In the 1950s and the early 1960s, as the DPRK recovered from the ravages of the Korean War, Kim Il Sung’s methods resulted in rapid growth for the North Korean economy and perhaps in an improved life for most of its people. For those under the top level (where party big-wigs enjoyed special privileges and material benefits, as they did in the Soviet Union), life was hard.
Meat and fish were rare luxuries, but the distribution of goods was fairer than it had previously been. Education was more widely available. Every citizen not deemed an enemy of the state was assured a job and the bare means of subsistence. During this period the economy of the DPRK grew rapidly and on a per capita basis was well ahead of the ROK.
As the experience of the Soviet Union, the People’s Republic of China, and the DPRK all show, however, micromanaged, top-down economic planning has severe limits. There is initial fast growth based on the building of infrastructure and the mobilization of previ-ously underutilized manpower and industrial capacity.
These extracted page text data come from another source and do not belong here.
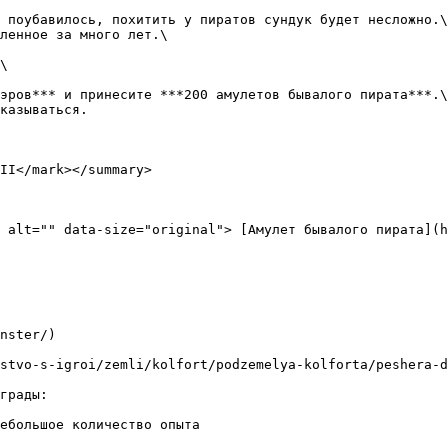
 поубавилось, похитить у пиратов сундук будет несложно.\

ленное за много лет.\

\

эров*** и принесите ***200 амулетов бывалого пирата***.\

казываться.

II</mark></summary>

 alt="" data-size="original"> [Амулет бывалого пирата](h
nster/)

stvo-s-igroi/zemli/kolfort/podzemelya-kolforta/peshera-d
грады:

ебольшое количество опыта
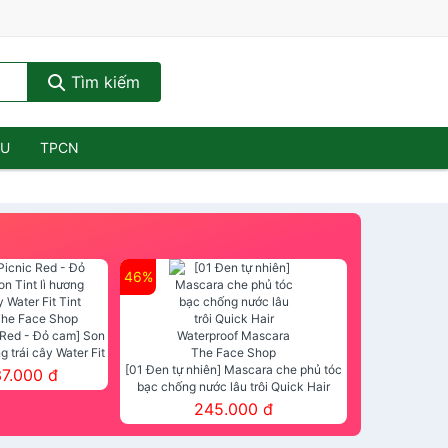
Tìm kiếm
ẦU
TPCN
46%
 Red - Đỏ cam] Son
ng trái cây Water Fit
mt The Face Shop
[01 Đen tự nhiên] Mascara che phủ tóc
37.000 đ
bạc chống nước lâu trôi Quick Hair
Waterproof Mascara The Face Shop
245.000 đ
Then there is stagnation.
The absence of feedback between different sectors of the economy leads to bottlenecks in the system or the overproduction of goods for which there is no immediate use.
Mistakes like these could apply to entire factories: In the 1980s the Soviet Union helped North Korea build a factory capable of producing 10 million ball bearings every year; the factory was successfully completed, but there was no demand either in Korea or outside for the bearings (Buzo 1999, 169–170).
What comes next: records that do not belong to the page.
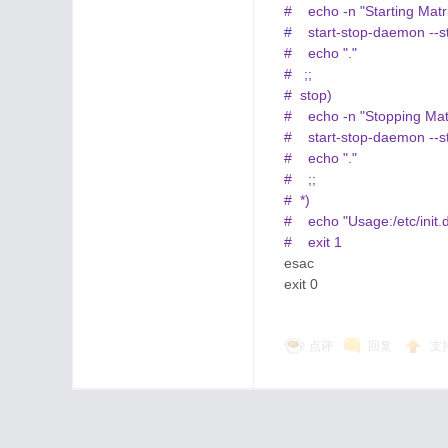
# echo -n "Starting Matri
# start-stop-daemon --st
# echo "."
# ;;
# stop)
# echo -n "Stopping Matr
# start-stop-daemon --sto
# echo "."
# ;;
# *)
# echo "Usage:/etc/init.d/
# exit 1
esac
exit 0
点评
回复
支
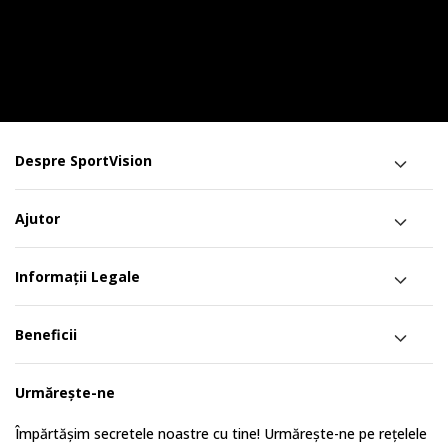
Despre SportVision
Ajutor
Informații Legale
Beneficii
Urmărește-ne
Împărtășim secretele noastre cu tine! Urmărește-ne pe rețelele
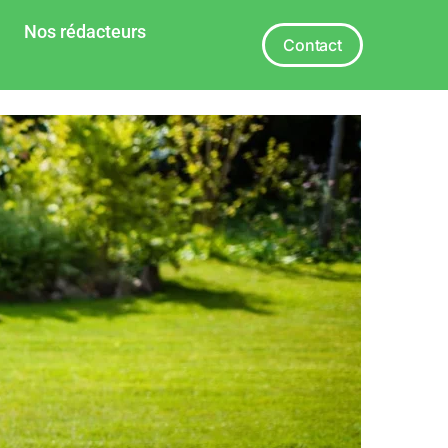
Nos rédacteurs
Contact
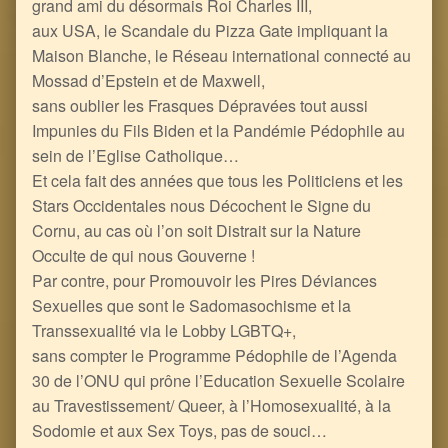
grand ami du désormais Roi Charles III,
aux USA, le Scandale du Pizza Gate impliquant la
Maison Blanche, le Réseau international connecté au
Mossad d’Epstein et de Maxwell,
sans oublier les Frasques Dépravées tout aussi
Impunies du Fils Biden et la Pandémie Pédophile au
sein de l’Eglise Catholique…
Et cela fait des années que tous les Politiciens et les
Stars Occidentales nous Décochent le Signe du
Cornu, au cas où l’on soit Distrait sur la Nature
Occulte de qui nous Gouverne !
Par contre, pour Promouvoir les Pires Déviances
Sexuelles que sont le Sadomasochisme et la
Transsexualité via le Lobby LGBTQ+,
sans compter le Programme Pédophile de l’Agenda
30 de l’ONU qui prône l’Education Sexuelle Scolaire
au Travestissement/ Queer, à l’Homosexualité, à la
Sodomie et aux Sex Toys, pas de souci…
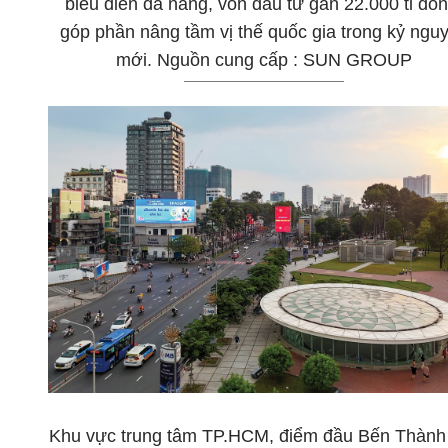
biểu diễn đa năng, vốn đầu tư gần 22.000 tỉ đồn
góp phần nâng tầm vị thế quốc gia trong kỷ ngu
mới. Nguồn cung cấp : SUN GROUP
Khu vực trung tâm TP.HCM, điểm đầu Bến Thành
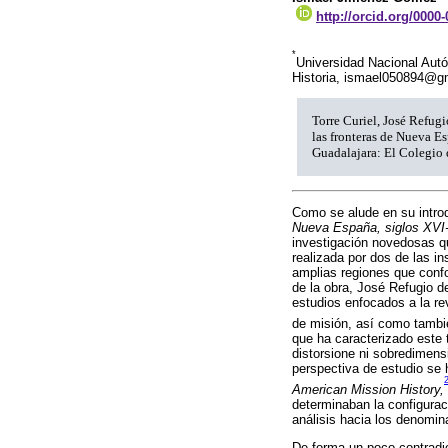
http://orcid.org/0000
*
Universidad Nacional Aut
Historia, ismael050894@g
Torre Curiel, José Refugi
las fronteras de Nueva E
Guadalajara: El Colegio 
Como se alude en su intro
Nueva España, siglos XVI
investigación novedosas qu
realizada por dos de las in
amplias regiones que conf
de la obra, José Refugio de
estudios enfocados a la re
de misión, así como tambié
que ha caracterizado este t
distorsione ni sobredimens
perspectiva de estudio se 
American Mission History,
determinaban la configurac
análisis hacia los denomin
De forma un poco contradic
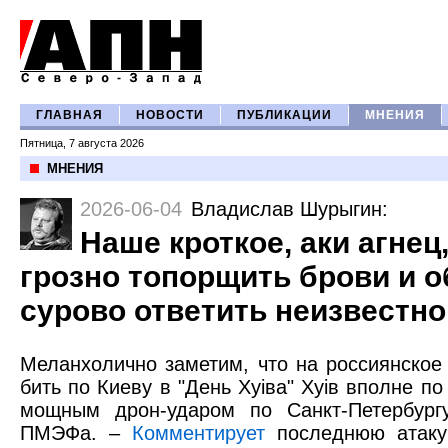
ГЛАВНАЯ
НОВОСТИ
ПУБЛИКАЦИИ
МНЕНИЯ
Пятница, 7 августа 2026
МНЕНИЯ
2026-06-04
Владислав Шурыгин
:
Наше кроткое, аки агнец
грозно топорщить брови и 
сурово ответить неизвестно
Меланхолично заметим, что на россиянское 
бить по Киеву в "День Хуiвa" Хуiв вполне по
мощным дрон-ударом по Санкт-Петербург
ПМЭФа. –
Комментирует
последнюю атаку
In the DPRK central planning was more than usually inept, since Kim Il Sung had a mistrust of professional expertise and made a point of putting undereducated but loyal Communist bureaucrats from his guerrilla faction in charge of the economy.
Party bureaucrats and man-agers with political pull would get the resources they needed for their projects so that they would meet their goals under the multiyear plan, while those without such pull would not, regardless of which projects were really essential.
Kim Il Sung’s management of the North Korean economy was also misguided in one of its core principles—autarky, the goal of making North Korea economically self-sufficient with a minimum reliance on imports from and exports to other countries.
Autarky had been the economic goal of Japan and to a degree of the Soviet Union in the 1930s; it was in part a reaction to the international depression of that period, when a sharp decline in world trade made self-sufficiency seem necessary.
This goal was less appropriate to the postwar era, when world trade expanded, and less practical for relatively small North Korea than for the vast Soviet Union or imperial Japan (which had conquered Korea and Manchuria in pursuit of autarky).
Though the word juche is sometimes translated as “self-reliance,” and economic self-sufficiency was one of its principle goals, the DPRK has always depended on foreign aid; only the sources of the aid have changed over the years.